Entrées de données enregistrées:
____________

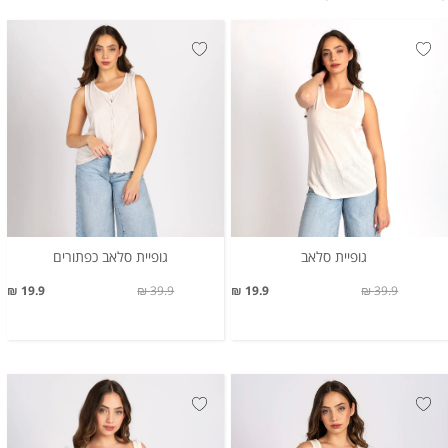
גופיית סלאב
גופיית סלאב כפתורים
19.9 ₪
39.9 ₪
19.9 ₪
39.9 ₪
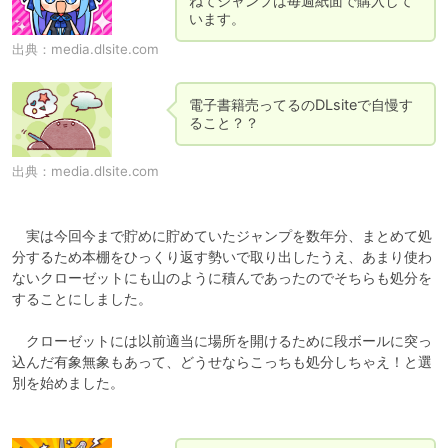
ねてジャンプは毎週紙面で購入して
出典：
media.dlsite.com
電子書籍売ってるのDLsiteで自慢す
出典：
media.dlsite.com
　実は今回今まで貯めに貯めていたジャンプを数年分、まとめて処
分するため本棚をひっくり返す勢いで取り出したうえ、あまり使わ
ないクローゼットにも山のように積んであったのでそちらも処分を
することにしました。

____________

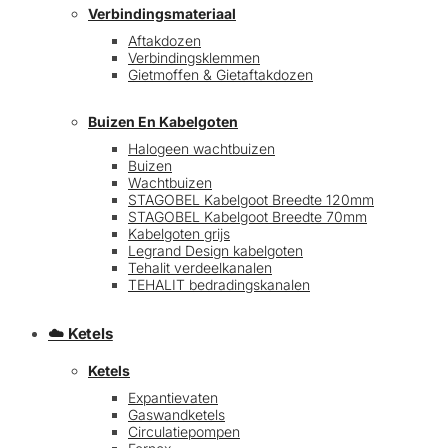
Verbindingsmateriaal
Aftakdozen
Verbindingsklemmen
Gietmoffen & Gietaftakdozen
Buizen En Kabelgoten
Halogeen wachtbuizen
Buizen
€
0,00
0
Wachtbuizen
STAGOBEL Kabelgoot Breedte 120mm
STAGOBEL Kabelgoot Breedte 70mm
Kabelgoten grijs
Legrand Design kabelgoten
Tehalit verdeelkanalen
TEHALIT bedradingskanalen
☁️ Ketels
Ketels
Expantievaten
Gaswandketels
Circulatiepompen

____________

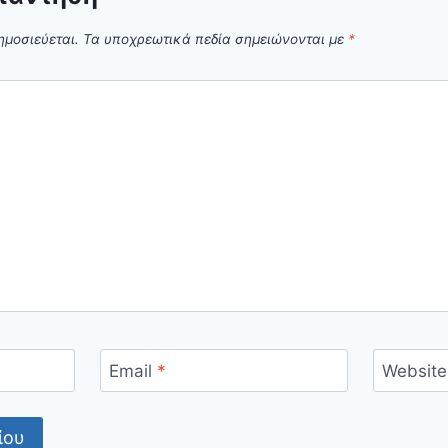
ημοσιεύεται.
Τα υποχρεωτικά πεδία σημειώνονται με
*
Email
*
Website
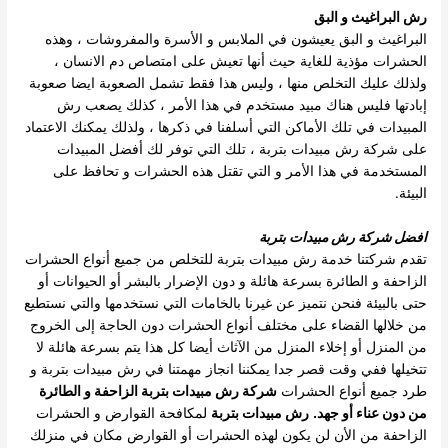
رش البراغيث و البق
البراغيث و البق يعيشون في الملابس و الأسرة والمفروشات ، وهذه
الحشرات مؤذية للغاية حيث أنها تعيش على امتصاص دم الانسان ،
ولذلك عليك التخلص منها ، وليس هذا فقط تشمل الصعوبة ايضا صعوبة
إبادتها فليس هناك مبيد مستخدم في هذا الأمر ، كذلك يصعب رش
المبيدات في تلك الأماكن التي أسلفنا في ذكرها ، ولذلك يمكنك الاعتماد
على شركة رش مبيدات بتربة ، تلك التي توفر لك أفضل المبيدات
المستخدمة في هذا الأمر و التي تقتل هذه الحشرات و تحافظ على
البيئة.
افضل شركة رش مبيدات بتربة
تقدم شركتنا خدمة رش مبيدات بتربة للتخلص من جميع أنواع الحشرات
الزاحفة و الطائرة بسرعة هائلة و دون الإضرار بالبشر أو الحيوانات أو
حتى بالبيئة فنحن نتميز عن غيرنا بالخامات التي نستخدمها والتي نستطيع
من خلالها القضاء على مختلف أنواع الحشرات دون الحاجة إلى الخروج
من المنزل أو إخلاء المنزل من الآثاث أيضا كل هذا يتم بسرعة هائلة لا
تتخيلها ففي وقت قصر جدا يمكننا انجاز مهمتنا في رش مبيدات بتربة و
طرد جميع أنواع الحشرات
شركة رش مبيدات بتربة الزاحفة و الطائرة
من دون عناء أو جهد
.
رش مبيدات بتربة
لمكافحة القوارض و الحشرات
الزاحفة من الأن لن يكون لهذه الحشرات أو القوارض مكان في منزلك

____________

[La consigne] Recopiez tel quel le passage allant de la ligne qui contient « Verbindingsmateriaal » jusqu'à celle qui contient « Circulatiepompen », ces deux lignes comprises.

[Réponse rédigée]
Verbindingsmateriaal
Aftakdozen
Verbindingsklemmen
Gietmoffen & Gietaftakdozen
Buizen En Kabelgoten
Halogeen wachtbuizen
Buizen
€
0,00
0
Wachtbuizen
STAGOBEL Kabelgoot Breedte 120mm
STAGOBEL Kabelgoot Breedte 70mm
Kabelgoten grijs
Legrand Design kabelgoten
Tehalit verdeelkanalen
TEHALIT bedradingskanalen
☁️ Ketels
Ketels
Expantievaten
Gaswandketels
Circulatiepompen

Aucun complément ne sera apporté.